Os que denunciam a incoerência de quem mantém os filhos fora da escola e, ao mesmo tempo, frequenta supermercados, parecem não ter entendido que esse comportamento faz todo sentido dentro de uma lógica de proteção às crianças, por um lado, e de desconfiança na capacidade do Estado e dos mantenedores de escolas privadas de garantirem alguma segurança sanitária, por outro.

Os estudantes e suas famílias sabem muito bem que escola não é supermercado, mas também sabem identificar o engodo dos discursos governamentais, a ponto de não terem comprado os repetidos blefes da Secretaria da Educação do Estado de São Paulo (Seduc-SP) para forçar a retomada presencial nas escolas: democratismo de enquetes, termos de responsabilidade, anúncios festivos e até o cancelamento automático da matrícula de milhares de estudantes.

Para manter o verniz “científico” dos argumentos pró-retomada, o governo paulista vedou o acesso de pesquisadores e jornalistas a dados públicos, fabricou taxas de incidência escolares sem lastro na realidade, divulgou pesquisas baseadas em dados de frequência escolar inexistentes, desferiu ataques pessoais contra pesquisadores em vez de refutar os resultados de seus estudos, criou uma “Comissão Médica da Educação” cujas decisões não passam pelo crivo da Secretaria da Saúde e fez muita propaganda.

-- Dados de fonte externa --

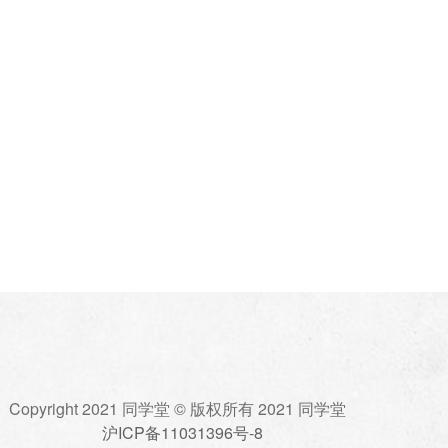
Copyright 2021 同学堂 © 版权所有 2021 同学堂
沪ICP备11031396号-8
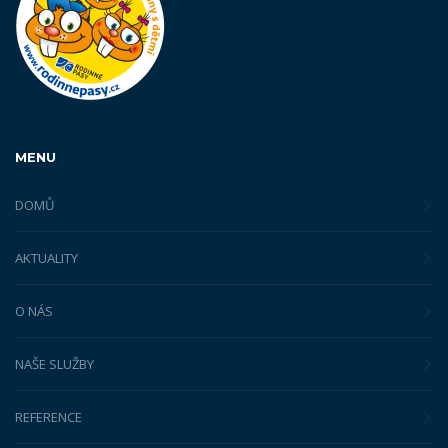
MENU
DOMŮ
AKTUALITY
O NÁS
NAŠE SLUŽBY
REFERENCE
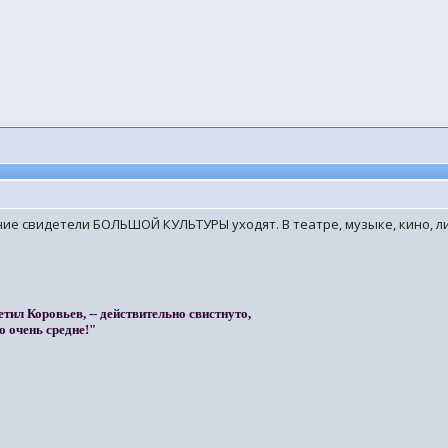
дние свидетели БОЛЬШОЙ КУЛЬТУРЫ уходят. В театре, музыке, кино, л
етил Коровьев, -- действительно свистнуто,
о очень средне!"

Além da máquina de comunicação oficial, a Seduc-SP conta com o apoio informal do “movimento” Escolas Abertas, que congrega setores reacionários das elites paulistanas que defendem a retomada imediata e incondicional.

O governo alega que 70% dos estudantes da rede estadual retornaram às escolas desde fevereiro, o que demonstraria que já é hora aposentar o revezamento de alunos e tornar a presença obrigatória e sem qualquer distanciamento nas salas de aula. A Seduc-SP, obviamente, oculta que a frequência na maioria das escolas estaduais, mesmo com o escalonamento, oscila entre baixa e baixíssima. O retorno obrigatório a partir da próxima segunda-feira é apenas a ameaça da vez.

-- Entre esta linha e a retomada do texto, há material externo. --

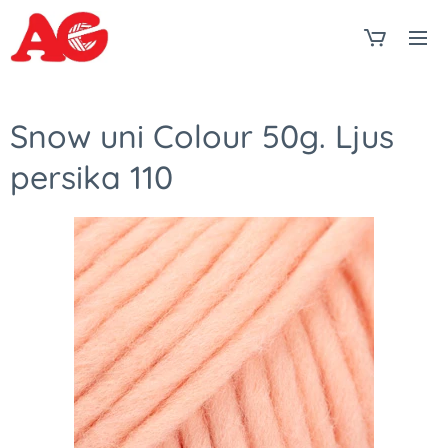
Snow uni Colour 50g. Ljus
persika 110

O secretário Rossieli Soares da Silva declarou que as escolas poderão acionar os conselhos tutelares para denunciar quem não mandar crianças e adolescentes às escolas. O estado de São Paulo possui pouco mais de 720 conselhos tutelares, 20% deles sem qualquer infraestrutura. A rede estadual possui mais de 3,63 milhões de estudantes; e a rede privada, outros 2,37 milhões. É muita denúncia para pouco conselho tutelar.

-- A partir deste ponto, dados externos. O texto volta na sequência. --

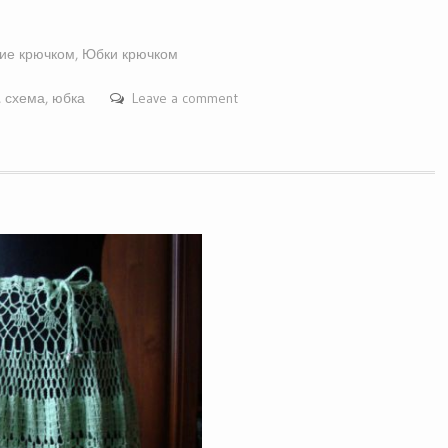
ие крючком
,
Юбки крючком
,
схема
,
юбка
Leave a comment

Em vez de tomar mais uma medida de gabinete e de fazer mais uma ameaça vazia, melhor seria convencer a população fazendo política pública: reformando escolas, reforçando equipes e estabelecendo um debate franco e aberto sobre segurança sanitária.

Se a política oficial é a da mentira e da ameaça, que ninguém espere escolas lotadas e recuperação de aprendizagens antes que uma maioria esmagadora de crianças e adolescentes esteja plenamente vacinada no estado de São Paulo. A culpa não é das famílias.